Back
D'un souffle Paris Opéra Bastille 06/20/2000 - et 23, 26, 29* juin, 2, 5, 8, 11, 15 juillet 2000 Richard Wagner : Der fliegende Holländer Falk Struckmann (Le Hollandais), Deborah Voigt (Senta), Jan-Hendrik Rootering (Daland), Thomas Moser (Erik), Anne-Marie Owens (Mary), Kurt Streit (Le Pilote de Daland)
Orchestre et Choeurs de l'Opéra national de Paris, James Conlon (direction)
Willy Decker (Mise en scène)
Condamné à errer éternellement pour avoir mis son âme en jeu lors du franchissement d'un cap en pleine tempête, le Hollandais Volant a pour seul espoir de rédemption de trouver une femme fidèle. Touchée par ce mythe qu'on lui raconte depuis l'enfance, Senta, la fille de Daland, se sent prédestinée à s'unir à cet homme. Leur rencontre semblera sceller leur sort mais son soupirant Erik fera tout échouer. Senta n'aura plus alors qu'à rejoindre le Hollandais dans la mort. De cette histoire d'errance et de destin, d'angoisses et de rédemption, on a souvent tendance à privilégier le decorum (les bateaux, la mer, le port, les marins, les femmes), à laquelle se prête une musique faisant la part belle aux choeurs et aux grands airs.
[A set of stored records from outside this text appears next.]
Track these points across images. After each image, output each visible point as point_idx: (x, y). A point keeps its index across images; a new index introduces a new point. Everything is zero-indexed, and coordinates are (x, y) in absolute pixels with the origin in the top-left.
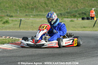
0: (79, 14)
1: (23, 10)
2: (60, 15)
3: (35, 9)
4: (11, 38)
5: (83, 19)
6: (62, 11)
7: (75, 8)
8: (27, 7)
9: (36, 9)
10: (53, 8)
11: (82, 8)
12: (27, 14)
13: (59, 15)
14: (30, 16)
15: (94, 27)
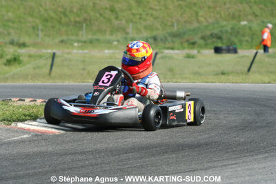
0: (203, 38)
1: (53, 27)
2: (153, 40)
3: (84, 25)
5: (218, 51)
6: (157, 29)
7: (190, 23)
8: (64, 20)
9: (87, 25)
10: (132, 21)
11: (210, 21)
12: (64, 38)
13: (150, 40)
14: (72, 44)
15: (250, 73)
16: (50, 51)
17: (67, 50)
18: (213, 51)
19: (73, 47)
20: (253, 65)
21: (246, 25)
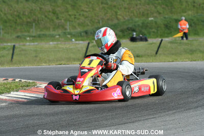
0: (122, 31)
1: (11, 26)
2: (85, 34)
3: (34, 24)
4: (17, 80)
5: (133, 40)
7: (112, 20)
8: (19, 21)
9: (36, 24)
10: (69, 21)
11: (126, 18)
12: (19, 34)
13: (82, 34)
14: (25, 39)
15: (158, 54)
16: (11, 44)
17: (22, 43)
19: (27, 40)
20: (160, 49)
21: (152, 20)
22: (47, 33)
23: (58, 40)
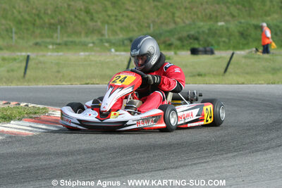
0: (180, 39)
1: (27, 29)
2: (129, 42)
3: (59, 27)
4: (23, 104)
5: (194, 52)
6: (134, 31)
7: (167, 24)
8: (38, 22)
9: (62, 27)
10: (108, 23)
11: (187, 22)
12: (38, 40)
13: (126, 42)
14: (46, 47)
15: (227, 73)
16: (24, 54)
17: (41, 53)
18: (189, 52)
19: (48, 49)
20: (230, 66)
21: (222, 26)
22: (76, 39)
23: (91, 49)
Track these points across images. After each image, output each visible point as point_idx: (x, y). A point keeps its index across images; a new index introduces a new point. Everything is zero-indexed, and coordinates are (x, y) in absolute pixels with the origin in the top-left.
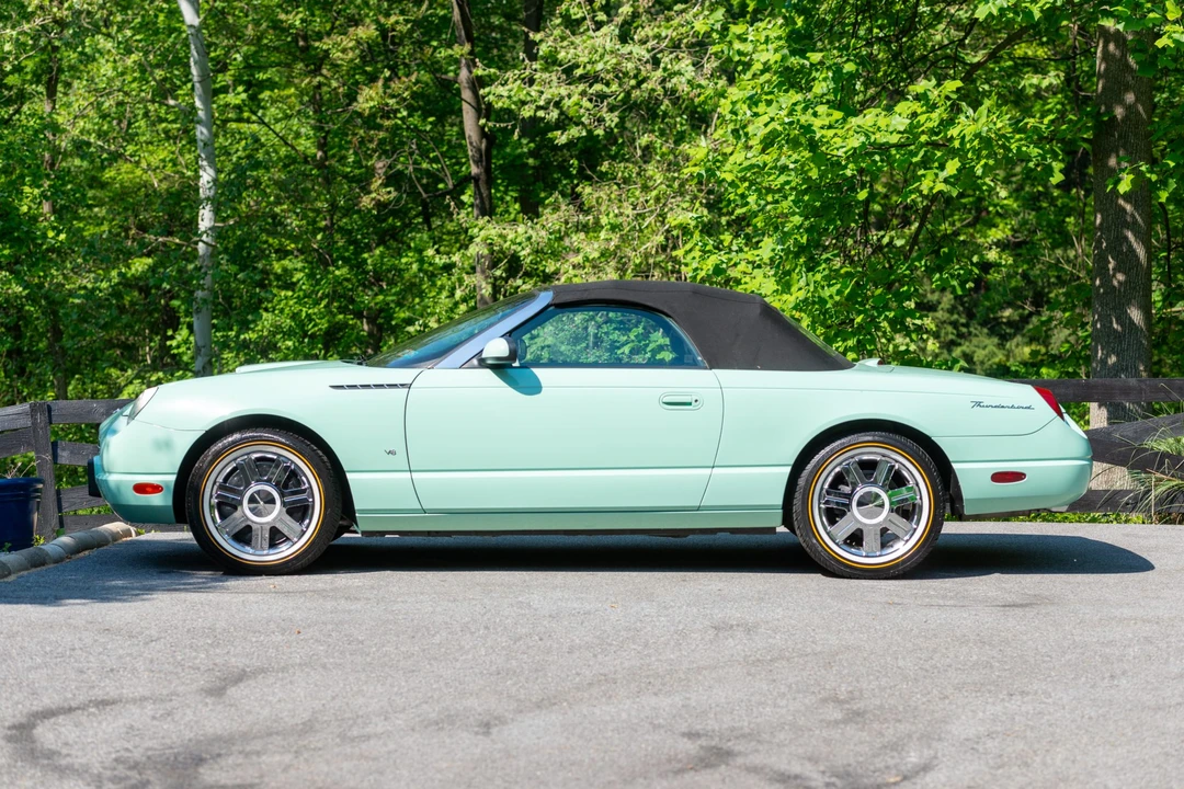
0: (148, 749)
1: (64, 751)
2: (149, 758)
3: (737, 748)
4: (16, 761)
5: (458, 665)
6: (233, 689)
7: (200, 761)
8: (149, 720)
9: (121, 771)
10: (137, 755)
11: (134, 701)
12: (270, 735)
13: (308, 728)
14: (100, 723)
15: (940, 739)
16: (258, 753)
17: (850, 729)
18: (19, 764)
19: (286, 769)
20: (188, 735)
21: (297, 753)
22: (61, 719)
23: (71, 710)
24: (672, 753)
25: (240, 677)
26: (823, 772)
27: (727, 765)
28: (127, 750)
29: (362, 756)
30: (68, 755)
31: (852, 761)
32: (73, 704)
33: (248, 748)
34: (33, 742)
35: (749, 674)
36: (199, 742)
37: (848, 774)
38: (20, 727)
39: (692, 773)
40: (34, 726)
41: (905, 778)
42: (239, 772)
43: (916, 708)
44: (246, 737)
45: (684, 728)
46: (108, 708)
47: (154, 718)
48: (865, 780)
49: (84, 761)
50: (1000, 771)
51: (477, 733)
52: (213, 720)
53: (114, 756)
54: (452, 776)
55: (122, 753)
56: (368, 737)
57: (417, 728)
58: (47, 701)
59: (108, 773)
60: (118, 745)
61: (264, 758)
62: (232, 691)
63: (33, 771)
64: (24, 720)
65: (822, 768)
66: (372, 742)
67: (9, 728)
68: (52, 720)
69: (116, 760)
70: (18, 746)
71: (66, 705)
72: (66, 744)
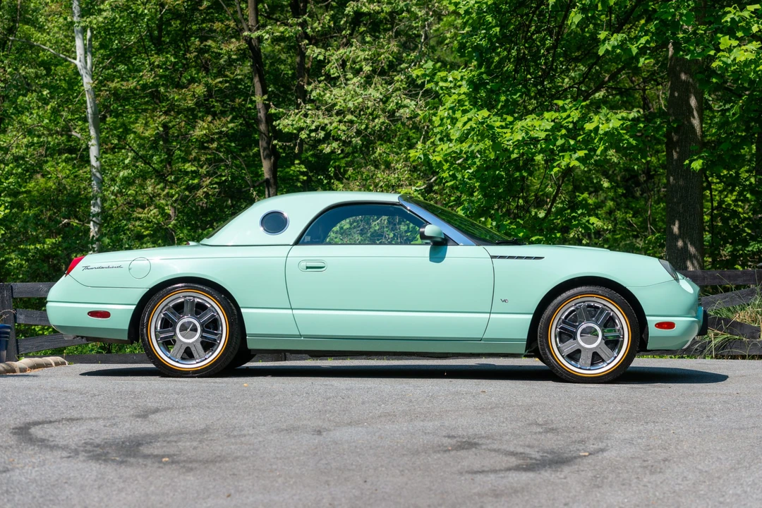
0: (104, 439)
1: (51, 439)
2: (106, 443)
3: (480, 442)
4: (21, 443)
5: (293, 408)
6: (153, 416)
7: (139, 444)
8: (102, 427)
9: (89, 448)
10: (98, 441)
11: (91, 419)
12: (182, 434)
13: (206, 431)
14: (71, 428)
15: (607, 439)
16: (176, 442)
17: (549, 435)
18: (23, 444)
19: (195, 448)
20: (128, 434)
21: (201, 442)
22: (45, 426)
23: (51, 422)
24: (440, 443)
25: (156, 411)
26: (538, 452)
27: (476, 448)
28: (91, 439)
29: (242, 443)
30: (53, 441)
31: (555, 447)
32: (52, 419)
33: (169, 439)
34: (31, 435)
35: (478, 413)
36: (135, 437)
37: (555, 453)
38: (20, 428)
39: (455, 452)
40: (30, 428)
41: (590, 454)
42: (165, 449)
43: (588, 427)
44: (166, 435)
45: (444, 434)
46: (75, 422)
47: (105, 426)
48: (566, 455)
49: (65, 443)
50: (650, 451)
51: (313, 434)
52: (143, 428)
53: (83, 441)
54: (302, 452)
55: (88, 440)
56: (245, 436)
57: (275, 432)
58: (35, 418)
59: (82, 449)
60: (85, 437)
61: (180, 443)
62: (152, 417)
63: (33, 447)
64: (23, 426)
65: (537, 450)
66: (247, 438)
67: (13, 429)
68: (41, 426)
69: (85, 443)
70: (21, 437)
71: (47, 420)
72: (52, 436)
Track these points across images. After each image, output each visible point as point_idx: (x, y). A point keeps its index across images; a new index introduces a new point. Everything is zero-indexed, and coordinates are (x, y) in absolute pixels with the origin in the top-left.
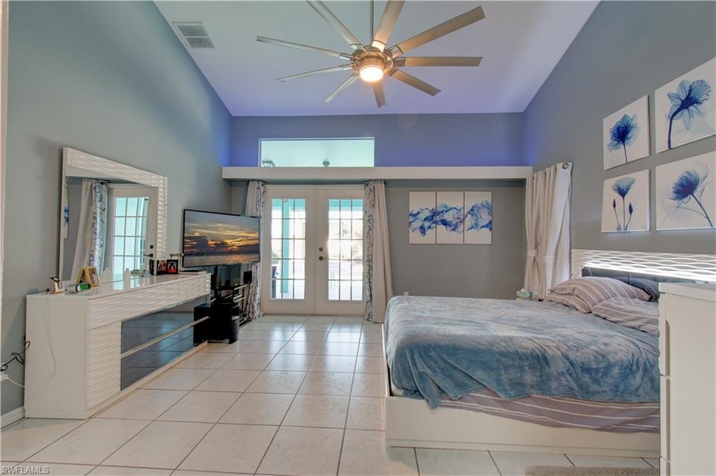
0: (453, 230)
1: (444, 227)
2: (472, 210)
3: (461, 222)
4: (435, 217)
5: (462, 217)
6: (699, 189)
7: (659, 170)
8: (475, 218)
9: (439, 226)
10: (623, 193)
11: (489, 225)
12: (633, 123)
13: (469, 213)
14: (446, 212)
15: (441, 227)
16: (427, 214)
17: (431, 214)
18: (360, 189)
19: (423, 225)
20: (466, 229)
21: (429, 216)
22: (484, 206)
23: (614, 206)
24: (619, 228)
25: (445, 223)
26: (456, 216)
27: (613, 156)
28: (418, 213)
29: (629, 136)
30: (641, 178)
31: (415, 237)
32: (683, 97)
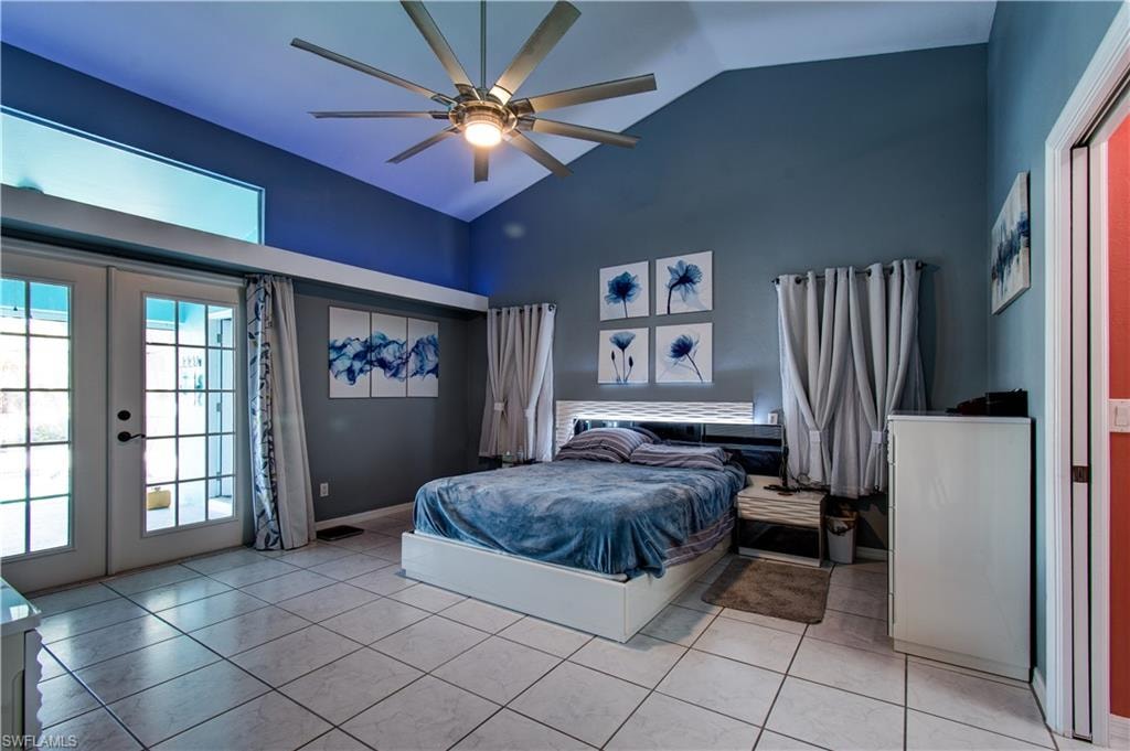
0: (394, 375)
1: (382, 371)
2: (417, 346)
3: (404, 364)
4: (370, 354)
5: (405, 357)
6: (692, 351)
7: (660, 330)
8: (420, 358)
9: (375, 369)
10: (623, 346)
11: (434, 371)
12: (635, 282)
13: (413, 350)
14: (385, 347)
15: (378, 371)
16: (357, 348)
17: (362, 349)
18: (232, 285)
19: (352, 366)
20: (410, 374)
21: (361, 352)
22: (430, 342)
23: (613, 357)
24: (618, 379)
25: (383, 364)
26: (398, 354)
27: (610, 309)
28: (344, 346)
29: (630, 293)
30: (641, 334)
31: (340, 387)
32: (681, 274)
Prenant le contre-pied de cette tendance, le metteur en scène Willy Decker focalise l'attention sur les conflits intérieurs des personnages, leurs angoisses, leurs névroses, en situant toute l'action dans un intérieur petit-bourgeois. On passe du cinémascope, souvent de mise, à un univers à la Tchekov. L'effet est saisissant. Le drame est resserré comme jamais, les tourments de la musique ne sont pas ceux du vent ou de la mer mais bien ceux de la psyché des protagonistes. L'exécution d'une traite, sans entracte, parfait cette concentration sur le drame et sa fatalité. Après Eugène Onéguine, La Clémence de Titus et Lulu, Willy Decker signe là une quatrième réussite éclatante à l'Opéra de Paris.
D'autant que la vision s'accorde à une exécution musicale du plus haut niveau : Falk Struckmann, que l'on avait découvert en Wozzeck dans la production de Chéreau au Châtelet, campe un Hollandais formidable de présence et de crédibilité. Face à lui, la Senta de Deborah Voigt déploie une voix ample et souple. Thomas Moser et Jan-Hendrik Rootering confirment leurs grandes réputations par des moyens vocaux où la puissance se plie toujours à l'expression. A la tête d'un orchestre survolté et d'un choeur en grande forme, James Conlon emporte ces deux heures quinze non-stop d'un souffle. Juste après, on peut respirer.